Grandiose sense of self-importance. Narcissists think they're extremely important. Grandiosity is defined as "the quality of being impressive and imposing in appearance or style, especially pretentiously so." So imagine this is how they feel about themselves. This is more than just being arrogant or vain. They believe they deserve recognition for just showing up to work, sometimes they even lie about their achievements or importance. They'll pretend to know famous people just to show that they're so important and superior to all of us peasants. A worse example - they think they deserve a trophy for having a kid and providing it food and shelter. If the kid calls the parent out on any emotional abuse, the narcissist comes back and says well I put a roof over your head so you owe me. More on this topic in the narcissistic parents section coming soon on my website.
Sense of entitlement. Because of their illusions of grandiosity, narcs believe they deserve special recognition and treatment for... nothing. If they're going on a trip they will get offended that they didn't get bumped up to first class just for showing up at the airport. They also expect anyone within earshot to comply to their every whim. So if they say something like oh I have a craving for chocolate, they will literally expect someone to produce a chocolate bar, or to go to the store and get them one, and then they will get mad if nobody has any chocolate for them.

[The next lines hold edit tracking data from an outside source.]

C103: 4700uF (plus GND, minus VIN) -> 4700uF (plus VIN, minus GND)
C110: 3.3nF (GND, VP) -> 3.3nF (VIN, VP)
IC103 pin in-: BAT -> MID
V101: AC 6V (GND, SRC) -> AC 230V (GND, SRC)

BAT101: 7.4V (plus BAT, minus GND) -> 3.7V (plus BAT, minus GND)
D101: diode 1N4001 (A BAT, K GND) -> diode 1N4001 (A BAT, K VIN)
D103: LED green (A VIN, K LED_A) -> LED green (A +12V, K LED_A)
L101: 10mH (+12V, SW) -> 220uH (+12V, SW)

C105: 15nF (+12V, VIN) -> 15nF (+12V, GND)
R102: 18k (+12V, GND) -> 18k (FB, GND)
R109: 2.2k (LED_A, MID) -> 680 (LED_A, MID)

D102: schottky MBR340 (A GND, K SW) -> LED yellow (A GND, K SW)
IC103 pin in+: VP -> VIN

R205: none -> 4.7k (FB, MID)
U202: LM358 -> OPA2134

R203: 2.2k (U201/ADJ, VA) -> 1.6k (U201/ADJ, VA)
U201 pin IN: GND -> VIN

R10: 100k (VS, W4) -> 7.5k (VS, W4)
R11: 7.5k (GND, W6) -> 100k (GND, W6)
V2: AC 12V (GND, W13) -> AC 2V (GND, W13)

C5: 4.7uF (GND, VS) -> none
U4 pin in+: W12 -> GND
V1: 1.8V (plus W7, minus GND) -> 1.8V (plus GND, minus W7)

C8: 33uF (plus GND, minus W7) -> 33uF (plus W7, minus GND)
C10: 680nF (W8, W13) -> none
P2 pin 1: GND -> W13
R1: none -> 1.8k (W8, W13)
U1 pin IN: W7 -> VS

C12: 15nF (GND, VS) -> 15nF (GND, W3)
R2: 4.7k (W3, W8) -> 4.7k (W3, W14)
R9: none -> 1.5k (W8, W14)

They're just plain MEAN! Anyone who they feel threatened by (including their own children) - watch out! The wrath of a narcissist is such a mentally draining thing to go through. They may feel threatened by someone who appears to have more than them, or something they want that they don't have, so they use this as an opportunity to belittle, bully, berate, or just be plain mean to that person. They usually will criticize them behind their backs because narcissists are generally cowards, but sometimes they will criticize one of their victims to their face if it gets a reaction. Narcissists live for your reaction - it's their narcissistic supply - and it doesn't matter if that reaction is good or bad, as long as you react.